COOKE, THOMAS (1807–1868), optician, the son of a poor shoemaker, was born at Allerthorpe in the East Riding of Yorkshire on 8 March 1807. His education was limited to two years at the national school, after which he was put to his father's trade. Poring over the narrative of Captain Cook's voyages, he was fired with the desire to emulate them. He studied navigation diligently, and was on the point of engaging himself for a seaman, when his mother's tears persuaded him to seek a less distant livelihood. Renewed application fitted him, at the age of sixteen, to open a school in his native village, which he continued until his removal to York about 1829. There, during seven years, he supported himself by teaching, while his spare moments were devoted to the study of mathematics and practical mechanics. Optics attracted him, and his first effort towards telescope-construction was with one of the reflecting kind. But the requisite metals cost money, and he turned to refractors, finding cheap material in the bottom of a common drinking-glass. Methods of shaping and polishing were gradually contrived, and, after a laborious process of self-initiation, he at length succeeded in producing a tolerable achromatic, afterwards purchased by Professor Phillips of Oxford, his constant friend and patron. He was now induced, by offers of countenance from many quarters, to enter upon business as an optician.

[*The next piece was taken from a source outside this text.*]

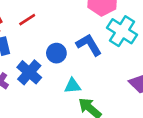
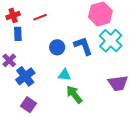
blue cross: (29, 72) -> (25, 76), moved

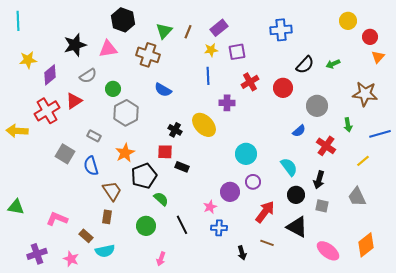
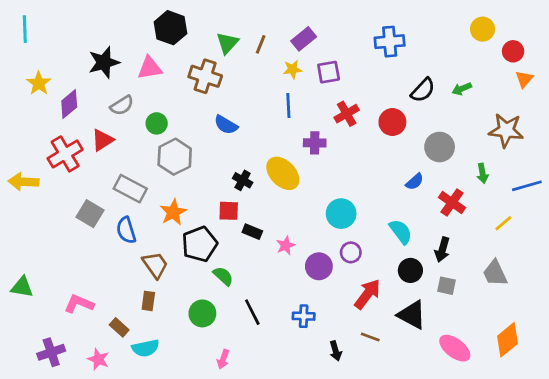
yellow star: (28, 60) -> (39, 83), turned -30
gray rectangle: (94, 136) -> (130, 189), size x1.6
pink star: (210, 207) -> (286, 245), moved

His first important order was from Mr. William Gray, F.R.S., for a 4½-inch equatorial, and so effectually had glass manufacture in England been obstructed by an oppressive excise duty, that the undertaking was then regarded as of no small moment. It was succeeded in 1851 by a commission from Mr. Pattinson of Gateshead for one of seven inches aperture, lent in 1856 to Professor Piazzi Smyth for his celebrated expedition to Teneriffe. Its successful execution added so much to Cooke's reputation and business that an extension of his premises became necessary. He accordingly erected new workshops, afterwards known as the Buckingham Works, in Bishop-hill, York, and removed his establishment thither in 1855. It consisted at that time of five or six workmen and one apprentice; when he died above one hundred persons were in his employment.

The enterprise by which he gained European celebrity was undertaken in September 1863. In the previous year Alvan Clark of Boston had turned out a refractor of 18½-inches aperture. Mr. Newall, a manufacturer of submarine cables at Gateshead, now committed to Cooke the onerous task of producing one of no less than twenty-five inches. So considerable an advance in size involved difficulties overcome only by unremitting patience and ingenuity. The destruction of colour was rendered highly arduous by the magnitude of the lenses, and their weight menaced at every moment the permanence of their figure. The optical part of the commission was completed early in 1868. A huge object-glass, twenty-five inches across and of the highest quality in form and finish, was ready to be placed in the tube. But its maker, worn out by the anxieties attendant on so vast an undertaking, died on 19 Oct. 1868. The great telescope was mounted in the following year. It is still the largest, and is believed to be the best refractor in the United Kingdom, though its qualities have been obscured by the murky air of Gateshead. Among the novelties introduced in its fittings was that of the illumination, by means of Geissler vacuum-tubes, both of micrometer-wires and circle-graduations. A seven-inch transit-instrument formed an adjunct to it.

Cooke has been called the ‘English Fraunhofer.’ He restored to this country some portion of its old supremacy in practical optics. He brought the system of equatorial mounting very near to its present perfection. The convenience of observers had never before been so carefully studied as by him, and observation owes to his inventive skill much of its present facility. By his application of steam to the grinding and polishing of lenses their production was rendered easy and cheap and their quality sure. His object-glasses were pronounced by the late Mr. Dawes (perhaps the highest authority then living) ‘extremely fine, both in definition and colour’ (Monthly Notices, xxv. 231). And the facility given by his method to their construction brought comparatively large instruments within the reach of an extensive class of amateur astronomers.

A pair of five-foot transits, constructed by Cooke for the Indian Trigonometrical Survey, were described by Lieutenant-colonel Strange before the Royal Society on 16 Feb. 1867 (Proc. R. Soc. xv. 385). They were among the largest portable instruments of their class, the telescopes possessing a clear aperture of five inches.

Cooke invented an automatic engine, of excellent performance, for the graduation of circles, and was the first to devise machinery for engraving figures upon them. He perfected the astronomical clock, and built nearly one hundred turret-clocks for public institutions and churches. Admirable workmanship was combined, in all his instruments, with elegance of form, while the thoroughness characteristic of his methods was exemplified in the practice adopted by him of cutting his own tools and casting his own metals. Simplicity, truthfulness, and modesty distinguished his private character. He was admitted a member of the Royal Astronomical Society in 1859, and contributed to its proceedings a paper, ‘On a new Driving-clock for Equatorials’ (Monthly Notices, xxviii. 210). He left two sons, well qualified to carry on his business.

[Monthly Notices, xxix. 130; Athenæum, 1868, ii. 534; Les Mondes, xviii. 331.]